A equipe econômica também previa um aumento de US$ 5,9 bilhões nas exportações brasileiras e de US$ 6,7 bilhões nas importações, totalizando uma elevação de US$ 12,6 bilhões na corrente comercial do Brasil.

Em um primeiro momento, ambas as negociações sofreram dos mesmos problemas. Os países do Efta, em especial a Noruega, enxergavam na política ambiental do governo do ex-presidente Jair Bolsonaro (PL) —marcada por desregulamentação e avanço do desmatamento— um obstáculo para a conclusão das conversas.

Em agosto de 2019, a então primeira-ministra da Noruega, Erna Solberg, chegou a declarar em entrevista que o tratado chegava em "péssimo momento" em razão de uma onda de incêndios na Amazônia.

Mesmo depois do início do mandato do presidente Luiz Inácio Lula da Silva (PT), em 2023, o tema pouco avançou. A principal razão era que o Efta tinha decidido esperar o desfecho do acordo UE-Mercosul. Como o texto espelha uma série de termos e artigos do tratado com a União Europeia, muito mais amplo e naquele momento prioritário para o Mercosul, o Efta não via sentido em fazer tratativas de forma paralela.

A percepção mudou com as sucessivas declarações do presidente da França, Emmanuel Macron, contra o acordo UE-Mercosul. No fim do ano passado, o francês classificou o tratado como "antiquado". "Se não posso explicá-lo a nenhum europeu, não vou defendê-lo internacionalmente", disse Macron na época da reunião global do clima da ONU (COP) nos Emirados Árabes Unidos.

Poucos dias depois, o gabinete de Macron afirmou que os europeus não fechariam o tratado com o Mercosul.

A resistência da França e as eleições do Parlamento Europeu agendadas para junho —com a posterior renovação do braço executivo da UE— tornam qualquer avanço do acordo neste ano praticamente impossível, na visão de negociadores.

Com esse diagnóstico, negociadores do Efta informaram no início deste ano aos membros do Mercosul que aceitavam "passar na frente" da União Europeia.

O embaixador da Noruega no Brasil, Odd Magne Ruud, disse à Folha que o acordo Mercosul-Efta deve impulsionar a cooperação comercial e econômica entre o bloco sul-americano e seu país, "fortalecendo o comércio internacional de maneira significativa".
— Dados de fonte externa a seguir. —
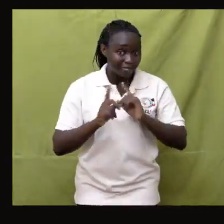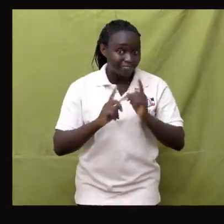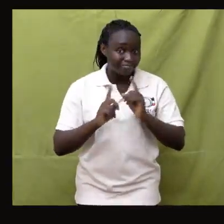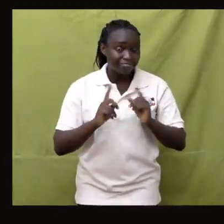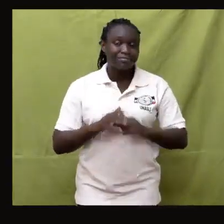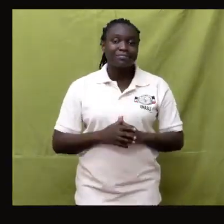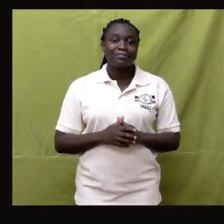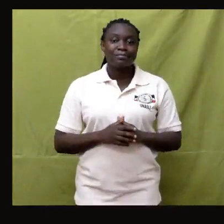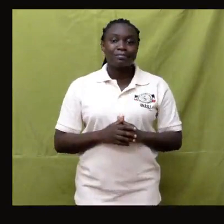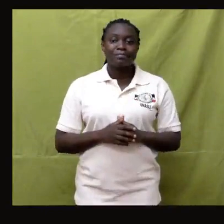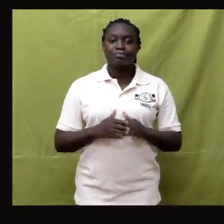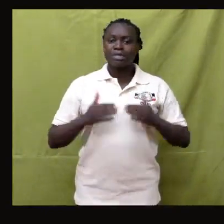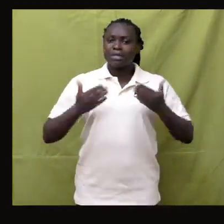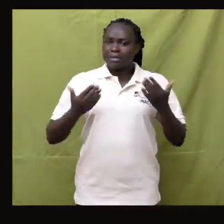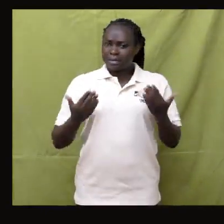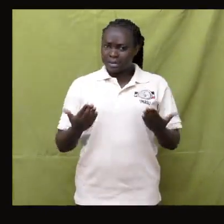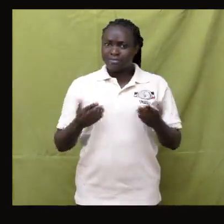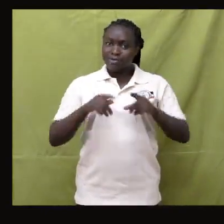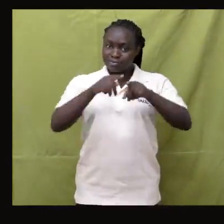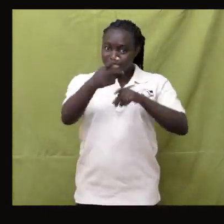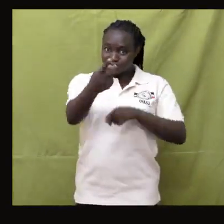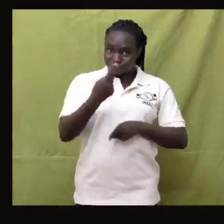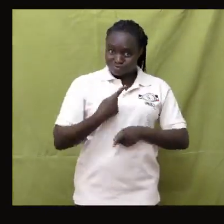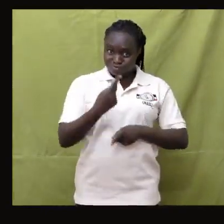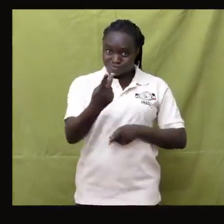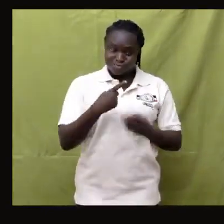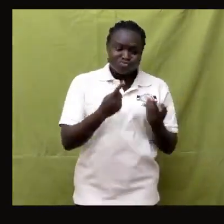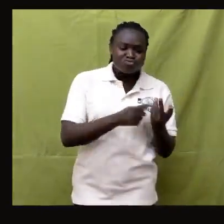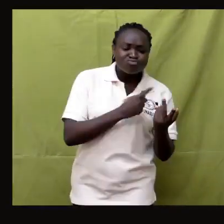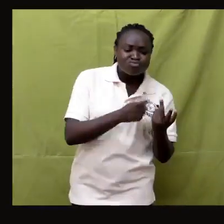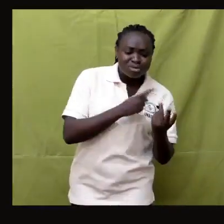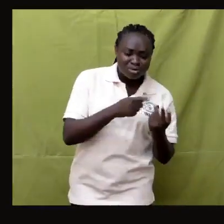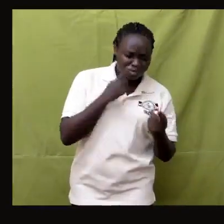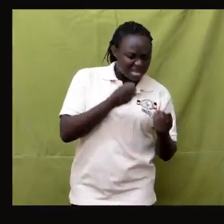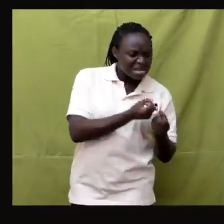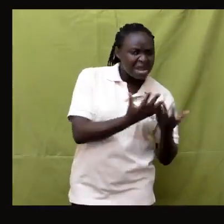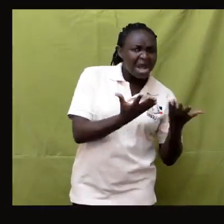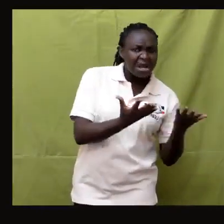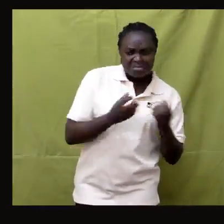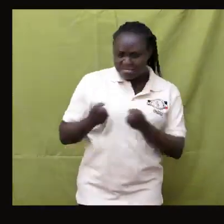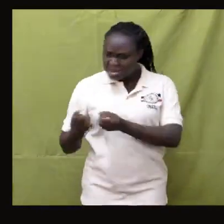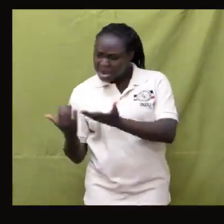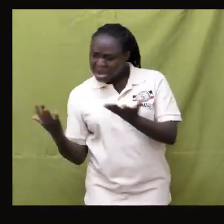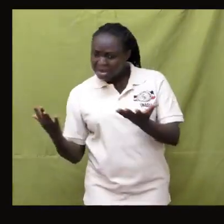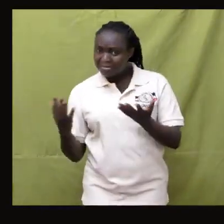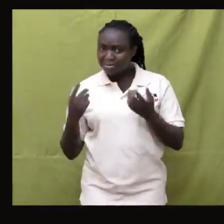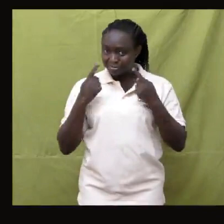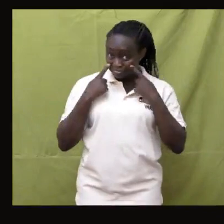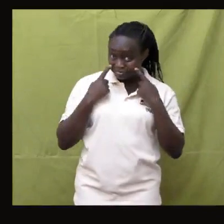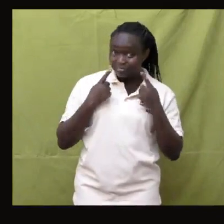Now, together let's count and find the number of members.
"Estamos satisfeitos com o acordo já negociado. É importante ressaltar que negociamos de forma independente da União Europeia e esperamos que as negociações entre o Mercosul e a Efta sejam concluídas rapidamente", disse.
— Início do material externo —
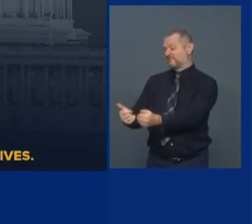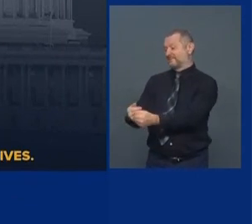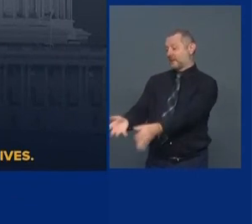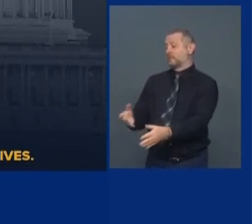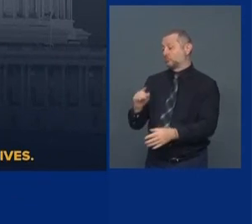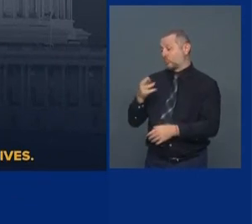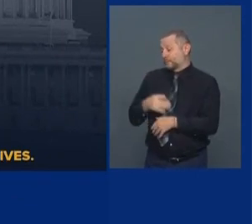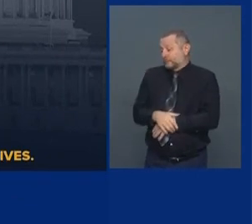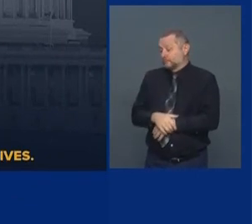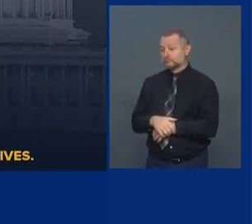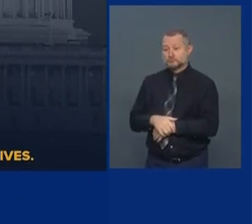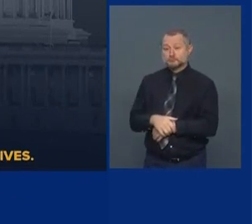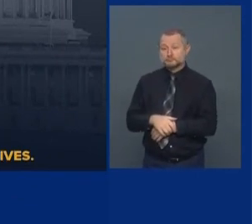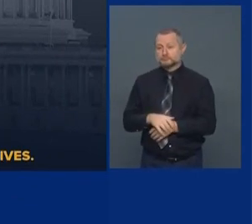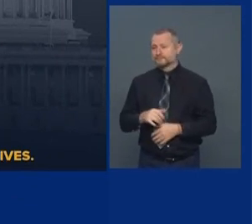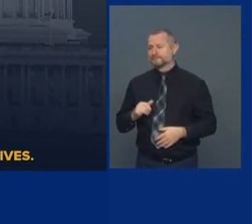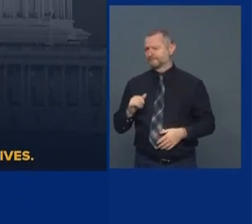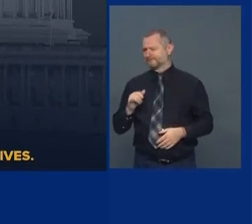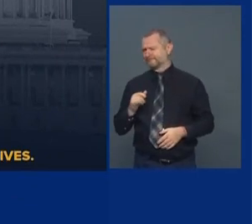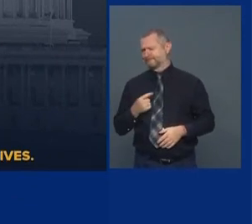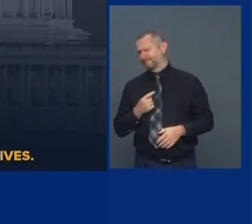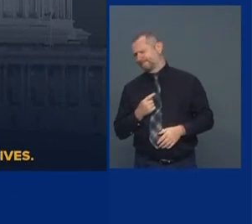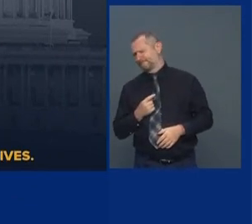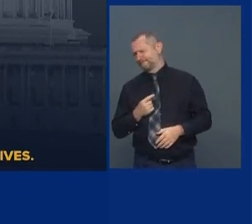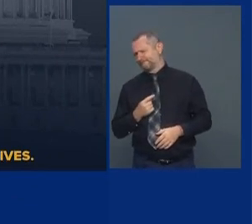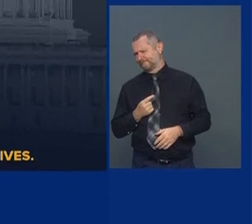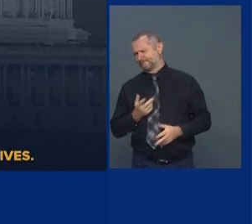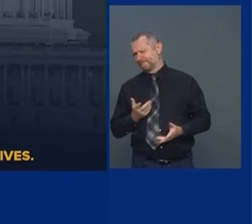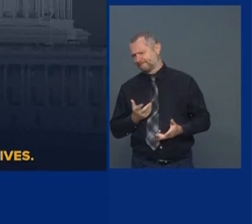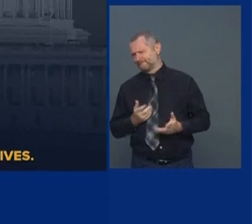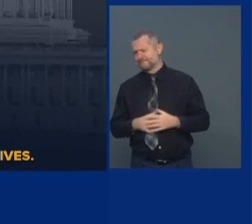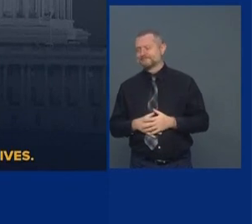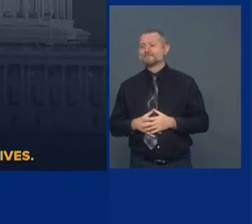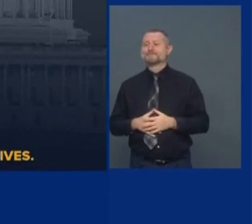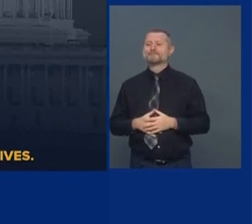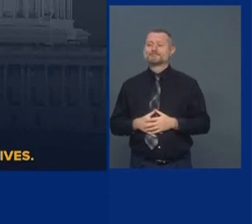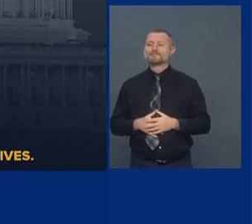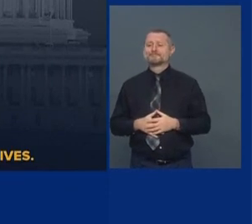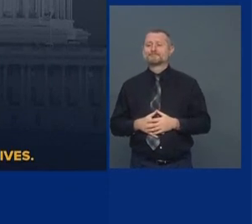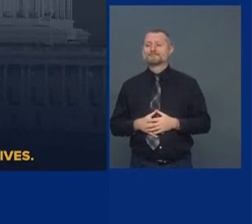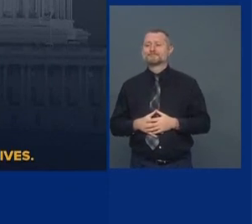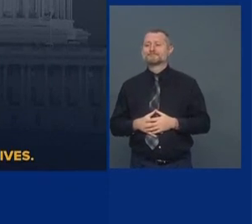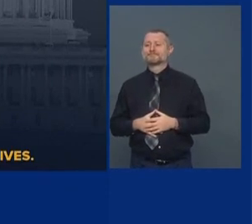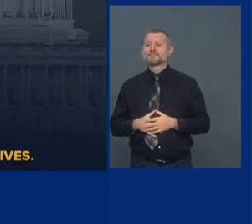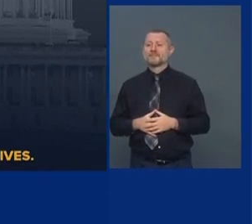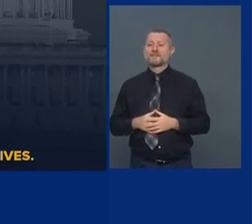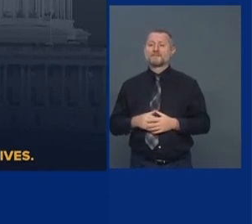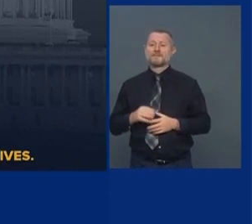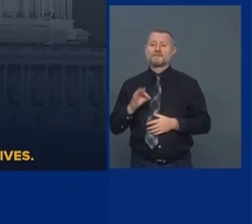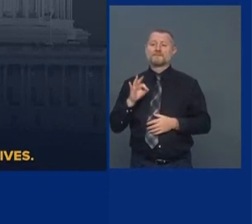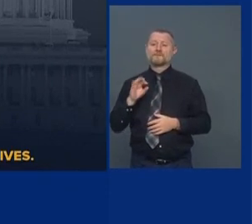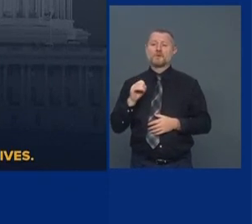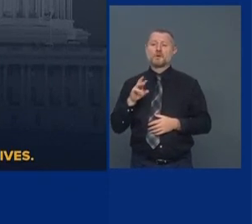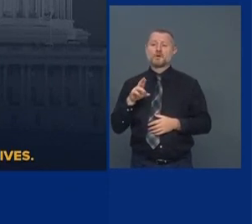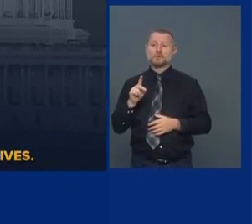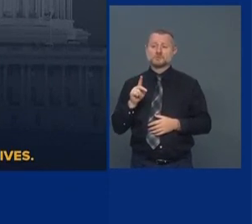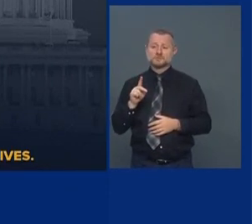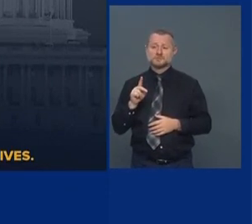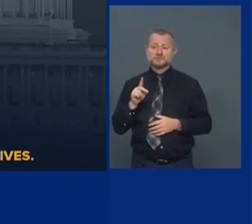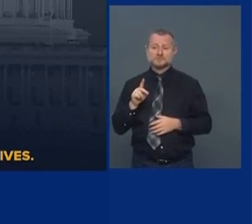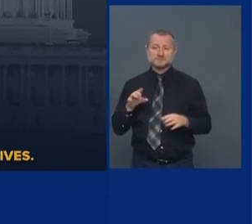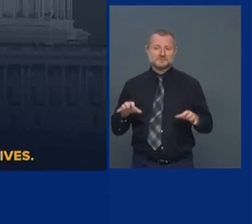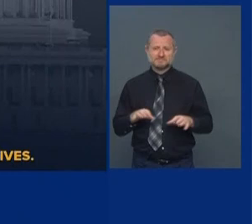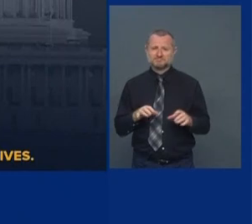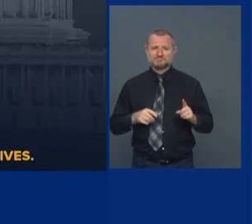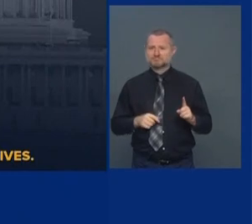What Ford did pales in comparison to what Trump is doing. Not only did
De acordo com estimativa feita pelo bloco europeu, o volume de comércio entre Efta e Mercosul aumentou quase quatro vezes em vinte anos, atingindo 7,4 bilhões de euros (cerca de R$ 40,45 bilhões) em 2023.

A Noruega atua como coordenadora, pelo lado dos europeus, das negociações com o Mercosul. Do outro lado, o mesmo papel é exercido pela Argentina.

Para o governo do Brasil, a disposição dos Efta foi vista também como uma oportunidade de enviar um recado político à União Europeia: o de que o Mercosul está aberto a fechar entendimentos comerciais com outros sócios. Em dezembro, os sul-americanos anunciaram a conclusão de um acordo de livre comércio com Singapura.

De acordo com pessoas que acompanham as tratativas ouvidas pela Folha, há pendências ainda sobre a mesa em relação ao Efta, mas as barreiras não são consideradas como intransponíveis.

Há pontos em aberto em temas como compras governamentais (que trata da possibilidade de empresas europeias participarem de licitações nos países do Mercosul e vice-versa), acesso a mercados, meio ambiente, regras de origem e administração de cotas tarifárias.

No capítulo ambiental, um dos principais espinhos nas negociações com a União Europeia, o Brasil espera que os delegados do Efta apresentem uma proposta de texto na reunião de abril em Buenos Aires.

Outro ponto que pesa a favor é que o processo de ratificação do acordo é mais simples do que o da União Europeia. Na UE, o texto precisa, além do aval da Comissão Europeia, de aprovação no Parlamento Europeu. Grande parte do tratado precisa de apoio dos Legislativos dos 27 estados-membros, uma exigência que pode fazer o processo se arrastar por anos.

No caso do Efta, a tramitação é similar à do Mercosul. Os líderes assinam o documento finalizado, que depois segue para ratificação nos respectivos Parlamentos. Um potencial complicador é a Suíça, que tem um intrincado sistema de referendos para aprovar tratados comerciais.